(Parts of the exercise)
1. In the concert listing below, who was Eight Songs for a Mad King written for in 1969?
2. Rewrite the paragraph of the concert listing that begins "Sir Peter Maxwell Davies" as a bulleted list that keeps its main facts.

(Source text)
════════════════════

BY GEORGE, THAT KING WAS NUTS

Sir Peter Maxwell Davies (pictured) is known for his brashly original works, one of the most audacious being Eight Songs for a Mad King , a mini-opera based on the ramblings of poor, insane George III. Written in 1969 for the South African actor Roy Hart and Davies' ensemble, the Pierrot Players, the half-hour work is scored by six players and any baritone who can navigate its daunting five-octave terrain. Each of the eight songs is based on tunes played by a mechanical organ that King George owned and which, they say, he used as a way to train bullfinches to sing. So, the king soliloquizes onstage, with the players performing in giant birdcages, and the entire spectacle ends in a burst of musical violence, with George snatching and smashing a violin. Stefan Asbury conducts the Los Angeles Philharmonic New Music Group and baritone Thomas Meglioranza in this wild work at this week's Green Umbrella Concert, along with Arnold Schoenberg's 1912 melodrama Pierrot Lunaire, featuring soprano Kiera Duffy, and French composer Vinko Globokar's Corporel (1985), in which a nude-from-the-waist-up "percussionist"-- in this case Joseph Pereira -- uses his body as a percussion instrument, slapping himself and engaging in various breathing and physical actions to create sound. Walt Disney Concert Hall, 111 S. Grand Ave., dwntwn.; Tues., Feb. 2, 8 p.m.; preceded by an Upbeat Live lecture by composer and L.A. Philharmonic Creative Chair John Adams at 7 p.m.; $26-$51. (323) 850-2000, laphil.com. --M.B.C.

════════════════════

(Source excerpt)
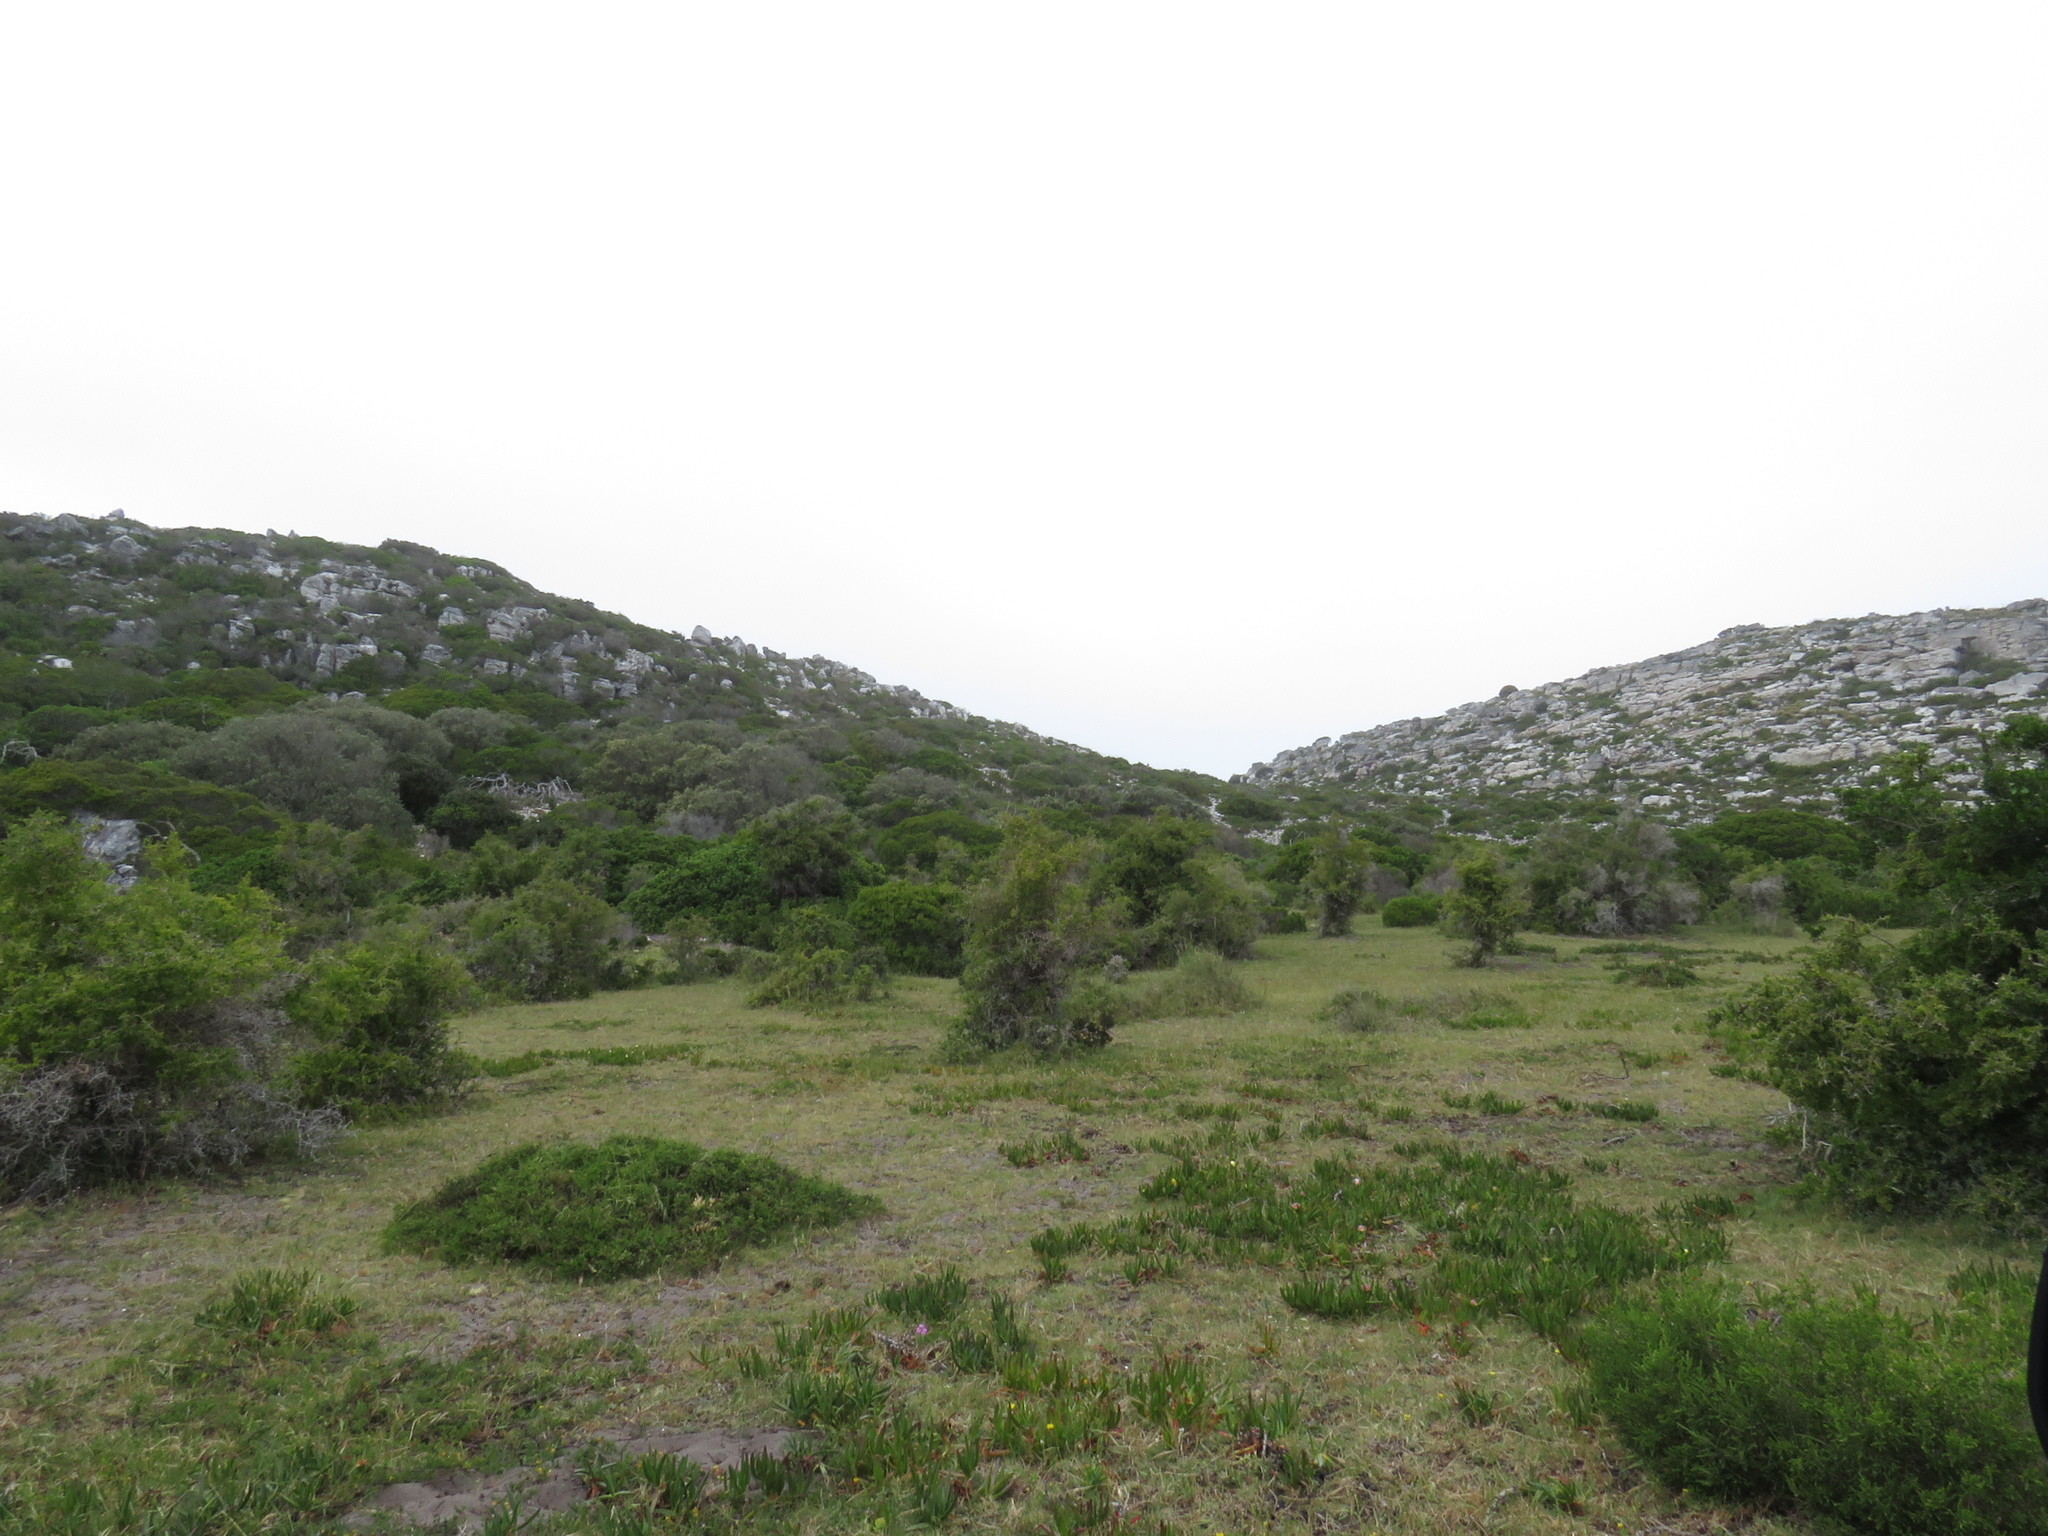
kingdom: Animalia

════════════════════

(Expected answers)
1. It was written for the South African actor Roy Hart and Davies' ensemble, the Pierrot Players.

2.
- Eight Songs for a Mad King, by Sir Peter Maxwell Davies, is a half-hour mini-opera based on the ramblings of the insane George III.
- It was written in 1969 for actor Roy Hart and the Pierrot Players, and is scored for six players and a baritone with a five-octave range.
- The songs draw on tunes from the king's mechanical organ, said to have been used to train bullfinches to sing. The players perform in giant birdcages, and the piece ends with George smashing a violin.
- At this week's Green Umbrella Concert, Stefan Asbury conducts the Los Angeles Philharmonic New Music Group with baritone Thomas Meglioranza.
- The concert also includes Schoenberg's Pierrot Lunaire (1912) with soprano Kiera Duffy. It also has Vinko Globokar's Corporel (1985), in which Joseph Pereira uses his body as a percussion instrument.
- The concert is at Walt Disney Concert Hall, 111 S. Grand Ave., downtown, on Tues., Feb. 2, at 8 p.m.
- John Adams gives an Upbeat Live lecture at 7 p.m.
- Tickets cost $26-$51: (323) 850-2000, laphil.com.